Q&A: A look at how the federal law regards hate speech
"Advocates are certainly reporting to us an increased concern around incidents, threats and potential hate crimes that they're bringing to our attention," Vanita Gupta, the head of the Justice Department's Civil Rights Division, said in an interview with The Associated Press.
The signature hate crime statute — the Matthew Shepard and James Byrd, Jr., Hate Crimes Prevention Act — makes it illegal to physically harm someone based on their race, religion, national origin, gender or sexual orientation, among other characteristics.
[...] while the Constitution gives latitude to hate speech and offensive rhetoric, court decisions in the last century have carved out notable — though narrow — exceptions to free speech guarantees and authorized prosecution for language deemed to fall out of bounds.
A 1942 Supreme Court decision called Chaplinsky v. New Hampshire — which involved a Jehovah's Witness who cursed at a city marshal, calling him a "damned fascist" — articulated a "fighting words" doctrine that restricted insults intended to provoke an "immediate breach of the peace."
In Virginia v. Black, a seminal 2003 Supreme Court decision on cross-burning, Justice Sandra Day O'Connor described "true threats" as statements in which "the speaker means to communicate a serious expression of an intent to commit an act of unlawful violence to a particular individual or group of individuals."

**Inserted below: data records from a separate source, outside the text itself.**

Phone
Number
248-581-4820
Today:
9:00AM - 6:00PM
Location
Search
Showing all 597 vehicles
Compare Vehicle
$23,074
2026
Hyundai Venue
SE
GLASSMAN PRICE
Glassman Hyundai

Since Sept. 11, 2001, the attorney general said, the Justice Department has headed more than 1,000 investigations into acts of "anti-Muslim hatred" and bigoted behavior, leading to more than 45 prosecutions — including of a New York man who e-mailed death threats to an employee at the Council on American-Islamic Relations, and of a Texas man convicted in 2013 of threatening to bomb an Islamic center in Murfreesboro, Tennessee.